» Instructions to follow: In the chapter details on triflers and spoilsports, what do spoilsports ignore?

| Title | On the Political Function of Triflers and Spoilsports in Game Studies |
|---|---|
| Contributor | Liam Mitchell(author) |
| DOI | https://doi.org/10.53288/0441.1.15 |
| Landing page | https://punctumbooks.com/titles/historiographies-of-game-studies-what-it-has-been-what-it-could-be/ |
| License | https://creativecommons.org/licenses/by-nc-sa/4.0/ |
| Copyright | Liam Mitchell |
| Publisher | punctum books |
| Published on | 2025-07-25 |
| Long abstract | Conventional gameplay requires that players follow rules and aim for goals. Unconventional gameplay does not: cheats ignore rules, triflers ignore goals, and spoilsports ignore both. These unconventional modes of gameplay seem to be perennial preoccupations for those scholars concerned with the relationship between games and life, or with a political reading of games. Since the field’s inception, game studies scholars have conceived of these unconventional modes of play in metonymical or indexical terms, turning cheats, triflers, and spoilsports into different kinds of social actors who trouble the laws and conventions of society in different ways. Setting aside the comparatively straightforward rule breaking of the cheat, in this chapter I review four books – John Huizinga’s Homo Ludens, Bernard Suits’ The Grasshopper, James Carse’s Finite and Infinite Games, and McKenzie Wark’s Gamer Theory – that cast the trifler and spoilsport as complicated agents of social change. By demonstrating the affinity between these texts, I resituate the figures of the trifler and the spoilsport in the field of game studies and identify a normative and philosophical framework for thinking about games that is grounded in a radical critique of the present. |
| Page range | pp. 331–354 |
| Print length | 24 pages |
| Language | English (Original) |
Liam Mitchell (he/him) is Associate Professor of Cultural Studies at Trent University in Peterborough, Canada. His work theorizes the relationship between media, culture, and the political by paying close attention to particular technological artifacts, practices, and phenomena, particularly those objects associated with digital and social media. He is the author of Ludopolitics: Videogames against Control (Zer0 Books, 2018).

[Extrinsic camera parameter data]
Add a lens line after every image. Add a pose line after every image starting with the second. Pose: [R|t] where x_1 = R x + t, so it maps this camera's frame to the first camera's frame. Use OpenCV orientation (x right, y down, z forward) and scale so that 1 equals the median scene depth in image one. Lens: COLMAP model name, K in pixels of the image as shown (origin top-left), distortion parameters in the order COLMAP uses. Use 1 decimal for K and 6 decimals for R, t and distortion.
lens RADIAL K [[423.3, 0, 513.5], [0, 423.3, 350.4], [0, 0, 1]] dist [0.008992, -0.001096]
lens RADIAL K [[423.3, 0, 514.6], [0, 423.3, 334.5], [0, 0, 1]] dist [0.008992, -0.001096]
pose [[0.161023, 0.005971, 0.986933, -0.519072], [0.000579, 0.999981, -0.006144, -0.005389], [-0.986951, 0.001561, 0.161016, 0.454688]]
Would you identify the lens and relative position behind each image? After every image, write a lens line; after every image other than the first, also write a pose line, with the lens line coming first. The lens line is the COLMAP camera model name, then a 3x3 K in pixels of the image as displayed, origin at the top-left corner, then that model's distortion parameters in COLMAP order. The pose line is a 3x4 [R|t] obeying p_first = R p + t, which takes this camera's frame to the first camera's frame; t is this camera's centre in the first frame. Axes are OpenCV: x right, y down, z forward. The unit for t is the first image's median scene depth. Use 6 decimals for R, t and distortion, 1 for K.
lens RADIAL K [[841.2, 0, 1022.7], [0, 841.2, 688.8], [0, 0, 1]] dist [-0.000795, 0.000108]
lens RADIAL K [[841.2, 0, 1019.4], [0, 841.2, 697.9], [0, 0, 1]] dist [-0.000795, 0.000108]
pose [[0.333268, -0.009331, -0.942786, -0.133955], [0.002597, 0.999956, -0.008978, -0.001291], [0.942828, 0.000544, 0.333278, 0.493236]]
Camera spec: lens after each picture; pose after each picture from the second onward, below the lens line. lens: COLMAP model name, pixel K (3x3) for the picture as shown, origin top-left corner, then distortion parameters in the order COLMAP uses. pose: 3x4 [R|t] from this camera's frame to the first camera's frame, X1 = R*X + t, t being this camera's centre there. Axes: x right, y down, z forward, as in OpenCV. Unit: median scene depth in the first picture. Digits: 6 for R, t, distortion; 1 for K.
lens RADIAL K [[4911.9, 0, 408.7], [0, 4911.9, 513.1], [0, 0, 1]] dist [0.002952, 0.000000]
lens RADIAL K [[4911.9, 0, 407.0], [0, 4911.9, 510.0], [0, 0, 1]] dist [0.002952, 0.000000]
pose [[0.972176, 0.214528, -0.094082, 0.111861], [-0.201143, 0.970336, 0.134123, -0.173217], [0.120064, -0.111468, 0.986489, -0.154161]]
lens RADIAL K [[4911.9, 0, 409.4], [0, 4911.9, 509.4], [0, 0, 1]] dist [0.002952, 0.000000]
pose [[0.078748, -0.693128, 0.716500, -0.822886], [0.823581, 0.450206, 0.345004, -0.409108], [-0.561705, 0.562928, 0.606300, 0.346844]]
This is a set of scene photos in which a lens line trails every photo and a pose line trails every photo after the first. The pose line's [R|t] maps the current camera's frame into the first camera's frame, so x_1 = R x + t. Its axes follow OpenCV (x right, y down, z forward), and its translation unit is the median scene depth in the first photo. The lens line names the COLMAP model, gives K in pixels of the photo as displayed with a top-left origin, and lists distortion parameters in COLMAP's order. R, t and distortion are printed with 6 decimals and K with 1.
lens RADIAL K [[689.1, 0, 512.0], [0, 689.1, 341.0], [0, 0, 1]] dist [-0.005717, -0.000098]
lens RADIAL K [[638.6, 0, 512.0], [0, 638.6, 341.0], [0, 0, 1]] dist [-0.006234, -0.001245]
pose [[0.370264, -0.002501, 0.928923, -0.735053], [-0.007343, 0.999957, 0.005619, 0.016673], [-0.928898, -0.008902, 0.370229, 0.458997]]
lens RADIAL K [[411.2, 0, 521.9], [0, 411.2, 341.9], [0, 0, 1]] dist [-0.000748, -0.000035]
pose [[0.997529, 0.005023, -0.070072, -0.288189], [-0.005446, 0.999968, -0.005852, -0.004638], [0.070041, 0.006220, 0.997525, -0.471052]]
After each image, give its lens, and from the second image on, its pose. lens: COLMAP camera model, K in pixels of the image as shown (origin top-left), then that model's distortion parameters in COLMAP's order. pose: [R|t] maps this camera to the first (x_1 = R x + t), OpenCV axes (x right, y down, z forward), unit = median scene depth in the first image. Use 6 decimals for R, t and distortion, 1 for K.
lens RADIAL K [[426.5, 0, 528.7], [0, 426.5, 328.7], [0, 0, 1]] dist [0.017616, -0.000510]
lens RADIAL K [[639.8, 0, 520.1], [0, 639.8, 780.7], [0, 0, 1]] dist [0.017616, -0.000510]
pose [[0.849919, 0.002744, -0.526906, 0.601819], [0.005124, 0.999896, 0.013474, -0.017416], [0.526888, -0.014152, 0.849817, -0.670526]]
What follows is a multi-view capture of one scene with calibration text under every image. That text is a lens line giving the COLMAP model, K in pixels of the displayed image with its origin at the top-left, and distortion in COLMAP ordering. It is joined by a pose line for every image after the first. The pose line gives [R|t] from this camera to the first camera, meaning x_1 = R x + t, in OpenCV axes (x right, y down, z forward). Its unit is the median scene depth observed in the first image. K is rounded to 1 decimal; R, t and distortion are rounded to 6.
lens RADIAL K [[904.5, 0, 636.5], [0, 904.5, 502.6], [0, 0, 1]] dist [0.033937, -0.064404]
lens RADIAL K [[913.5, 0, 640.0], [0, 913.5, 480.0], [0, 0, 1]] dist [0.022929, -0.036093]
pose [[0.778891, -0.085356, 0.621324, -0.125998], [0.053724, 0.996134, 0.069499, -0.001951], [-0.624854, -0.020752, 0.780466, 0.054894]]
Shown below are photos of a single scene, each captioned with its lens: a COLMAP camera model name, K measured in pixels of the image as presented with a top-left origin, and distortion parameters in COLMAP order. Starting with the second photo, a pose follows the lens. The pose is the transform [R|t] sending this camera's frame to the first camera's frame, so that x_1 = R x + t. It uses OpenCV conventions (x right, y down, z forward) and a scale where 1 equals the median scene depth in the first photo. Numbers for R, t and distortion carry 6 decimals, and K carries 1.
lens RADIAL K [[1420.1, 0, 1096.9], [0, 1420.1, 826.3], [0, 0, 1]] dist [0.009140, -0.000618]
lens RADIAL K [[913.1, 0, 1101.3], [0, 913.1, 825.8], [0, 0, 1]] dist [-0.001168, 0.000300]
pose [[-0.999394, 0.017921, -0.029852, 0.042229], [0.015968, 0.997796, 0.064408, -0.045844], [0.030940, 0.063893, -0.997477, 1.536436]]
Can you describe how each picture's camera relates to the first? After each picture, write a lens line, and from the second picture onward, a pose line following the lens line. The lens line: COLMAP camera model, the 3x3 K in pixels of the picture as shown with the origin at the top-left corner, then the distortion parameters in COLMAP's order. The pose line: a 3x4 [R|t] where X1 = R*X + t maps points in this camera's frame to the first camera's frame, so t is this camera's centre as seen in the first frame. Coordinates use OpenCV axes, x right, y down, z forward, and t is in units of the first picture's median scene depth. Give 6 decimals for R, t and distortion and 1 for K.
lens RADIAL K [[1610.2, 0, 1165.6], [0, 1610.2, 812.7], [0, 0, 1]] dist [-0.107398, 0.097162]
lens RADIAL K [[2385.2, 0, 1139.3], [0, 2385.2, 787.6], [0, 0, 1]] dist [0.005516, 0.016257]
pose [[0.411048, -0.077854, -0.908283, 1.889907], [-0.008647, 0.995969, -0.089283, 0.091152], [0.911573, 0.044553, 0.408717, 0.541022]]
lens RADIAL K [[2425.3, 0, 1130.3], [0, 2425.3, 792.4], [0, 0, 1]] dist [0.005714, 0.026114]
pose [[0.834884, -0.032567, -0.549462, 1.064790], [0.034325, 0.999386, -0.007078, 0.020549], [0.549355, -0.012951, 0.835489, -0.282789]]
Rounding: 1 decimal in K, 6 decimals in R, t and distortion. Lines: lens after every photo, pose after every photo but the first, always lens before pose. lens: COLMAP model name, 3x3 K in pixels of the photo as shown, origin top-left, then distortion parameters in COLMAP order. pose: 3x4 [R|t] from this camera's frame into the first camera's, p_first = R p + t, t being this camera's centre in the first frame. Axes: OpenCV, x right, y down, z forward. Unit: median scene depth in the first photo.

» Solution to the exercise: Both rules and goals.